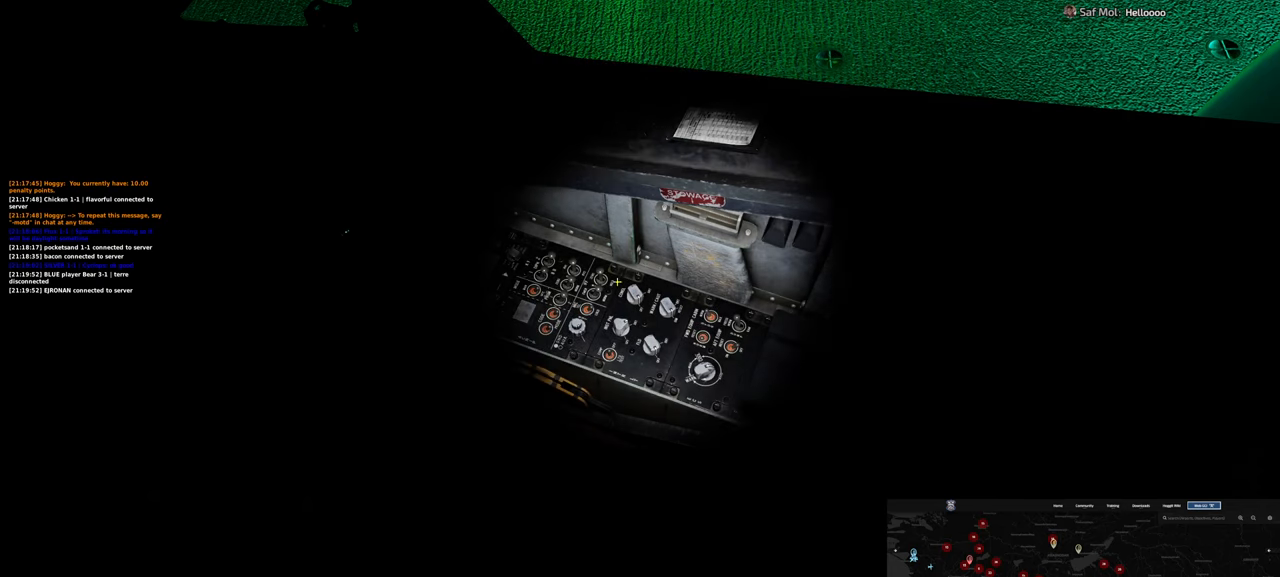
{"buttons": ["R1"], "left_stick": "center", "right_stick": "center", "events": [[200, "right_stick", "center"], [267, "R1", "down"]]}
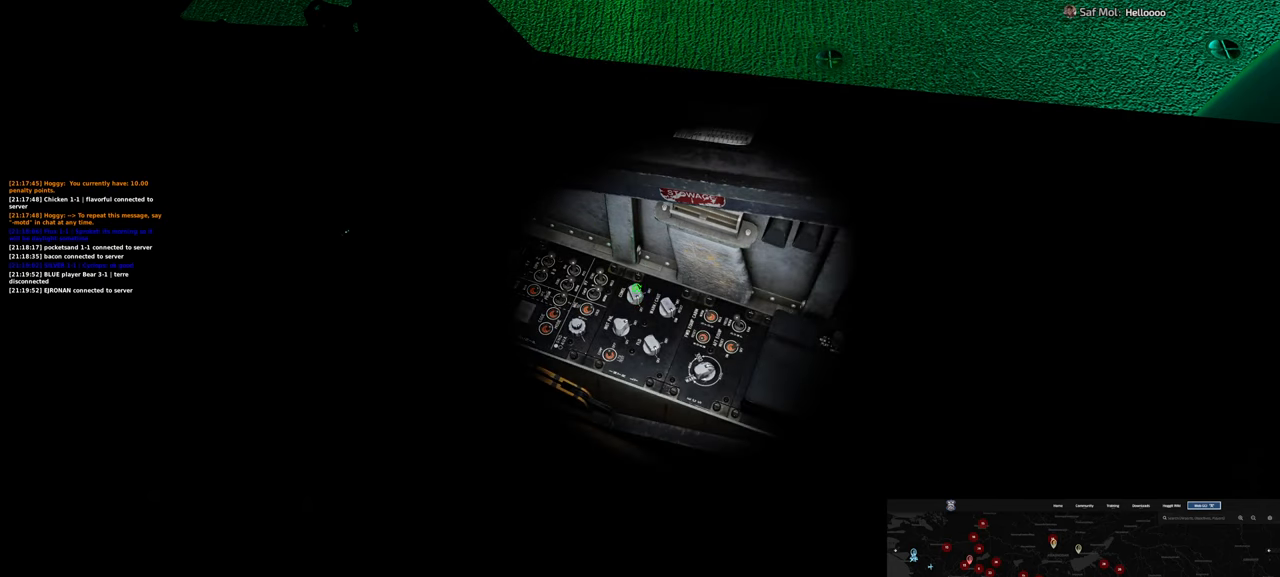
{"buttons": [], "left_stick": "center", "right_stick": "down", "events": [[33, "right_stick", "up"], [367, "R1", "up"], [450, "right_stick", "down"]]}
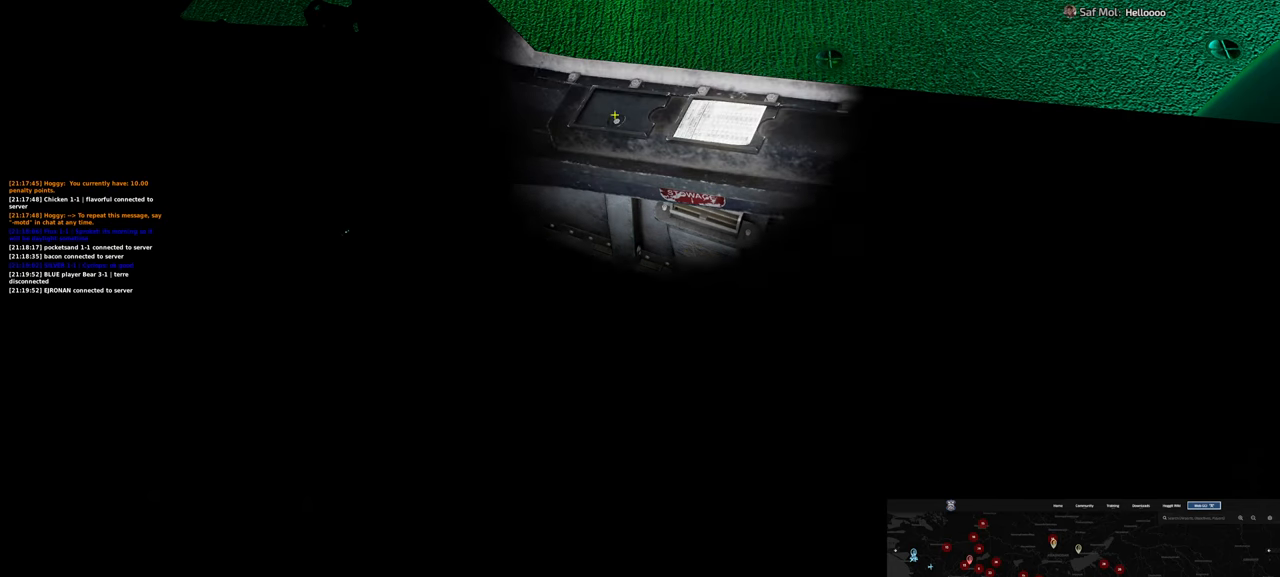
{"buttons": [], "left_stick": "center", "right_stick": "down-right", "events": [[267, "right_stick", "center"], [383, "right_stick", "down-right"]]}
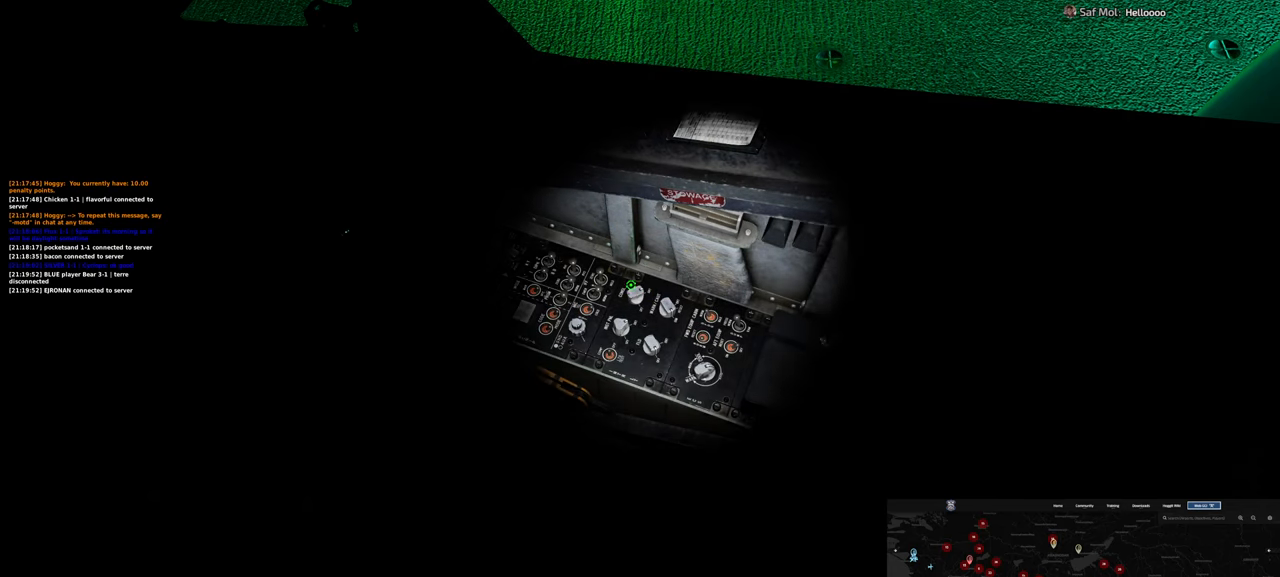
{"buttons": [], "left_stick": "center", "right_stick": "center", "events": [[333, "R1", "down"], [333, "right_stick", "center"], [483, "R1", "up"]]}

# INSTRUCTIONS FOR THE TASK
Output all of the listing above, exactly as given, but without its pictures.

# SOLUTION FOR THIS TASK
{"buttons": ["R1"], "left_stick": "center", "right_stick": "center", "events": [[200, "right_stick", "center"], [267, "R1", "down"]]}
{"buttons": [], "left_stick": "center", "right_stick": "down", "events": [[33, "right_stick", "up"], [367, "R1", "up"], [450, "right_stick", "down"]]}
{"buttons": [], "left_stick": "center", "right_stick": "down-right", "events": [[267, "right_stick", "center"], [383, "right_stick", "down-right"]]}
{"buttons": [], "left_stick": "center", "right_stick": "center", "events": [[333, "R1", "down"], [333, "right_stick", "center"], [483, "R1", "up"]]}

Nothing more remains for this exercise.